​Quality and patient safety

Ongoing measurement through a quality dashboard

Using robust data from various external and internal sources, information is leveraged across Cancer Treatment Centers of America® (CTCA) hospitals to drive performance. Although not an exact match to publicly reported data, more timely internal data create transparency at all organizational levels and support real-time improvement. Through a dashboard approach, CTCA® continuously monitors and assesses a variety of metrics related to the IOM aims with respect to care outcomes, processes and structures. The list of metrics changes as CTCA views the metrics of interest from multiple angles, including those of our patients, clinicians, the board of directors of the CTCA hospitals and the employer and payer communities. The following measures are examples of our current focus areas.

Infection prevention

The prevention of hospital-acquired infections is a national priority. CTCA conducts Central Line Associated Bloodstream Infection (CLABSI) and Catheter Associated Urinary Tract Infection (CAUTI) surveillance in all inpatient care areas utilizing surveillance definitions from the Centers for Disease Control and Prevention (CDC) National Healthcare Safety Network (NHSN). CTCA has implemented a number of CLABSI and CAUTI prevention efforts to reduce the number of infections and sustain evidence-based practices for central line and urinary catheter insertion and maintenance as evidenced by our performance. In addition, recognizing that proper hand washing is a simple yet effective way to prevent infections, CTCA monitors compliance with CDC guidelines for hand hygiene.

patient safety quality CLABSI 2019

patient safety quality CAUTI 2019

patient safety quality hand hygiene compliance 2019

Inpatient complications, length of stay and adverse events

CTCA hospitals utilize Crimson Continuum of Care (CCC) software, an industry-leading solution, to aggregate our source system data to produce meaningful metrics, providing visibility into our coded data for purposes of benchmarking and supporting improvement. The CCC database has over 1,000 hospital members and represents approximately one-third of all inpatient admissions in the U.S. The tool uses a severity-adjusted methodology based on the 3M™ All Patient Refined Diagnosis Related Groups (APR DRG) grouper to compare only clinically-relevant cases.

The inpatient complications of care rate depicts the percentage of inpatient cases with a complication code, excluding complications that were already present on admission (POA) or related to pre-existing conditions upon admission to the hospital.
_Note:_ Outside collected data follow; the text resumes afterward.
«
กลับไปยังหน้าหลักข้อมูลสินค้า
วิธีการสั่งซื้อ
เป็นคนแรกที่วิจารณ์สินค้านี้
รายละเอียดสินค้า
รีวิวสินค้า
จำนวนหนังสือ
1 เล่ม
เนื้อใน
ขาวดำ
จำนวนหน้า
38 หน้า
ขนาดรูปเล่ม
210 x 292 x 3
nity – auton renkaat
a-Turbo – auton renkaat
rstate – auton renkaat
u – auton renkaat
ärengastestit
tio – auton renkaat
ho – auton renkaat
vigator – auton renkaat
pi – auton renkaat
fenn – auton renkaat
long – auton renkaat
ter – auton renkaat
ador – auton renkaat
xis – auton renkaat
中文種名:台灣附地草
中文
By excluding complications that were POA, this measure provides results that more directly reflect quality of care. These codes are useful for screening for adverse events that patients experience as a result of exposure to the health care system, which are likely amenable to prevention by changes at the system or provider level. CTCA continues to take appropriate action to ensure our patients are provided safe and high quality care at all times.

inpatient complications psq 2019

inpatient length of stay psq 2019

Patient safety and adverse events composite

The Patient Safety and Adverse Events Composite, known as PSI 90, is a composite score that provides an overview of hospital-level quality as it relates to a set of potentially preventable hospital-related events associated with harmful outcomes for patients. Included in this measure are events such as developing a stage 3-4 pressure ulcer, postoperative hemorrhage and postoperative sepsis. Our commitment to safety and eliminating patient harm has led to an overall reduction in our composite score.

patient safety indicator psq 2019

Nursing-sensitive indicators

CTCA utilizes numerous nursing-sensitive indicators to assess patient safety and quality. Two measures monitored include patient falls and hospital-acquired pressure ulcers (HAPU).

CTCA assesses the risk of falling continuously and puts into place prevention efforts to keep each patient safe. The pressure ulcer metric explores the relationship between nursing assessments performed, interventions used and pressure ulcer development. The development of a HAPU places the patient at risk for other adverse events and increases resource consumption and health care costs. In most at-risk patients, interventions to reduce pressure and shear, and to mitigate other patient risk factors (immobility, incontinence, impaired nutrition, etc.) will decrease development. CTCA targets a rate of “0” for both metrics—striving for no pressure ulcers or falls occurring in our facilities.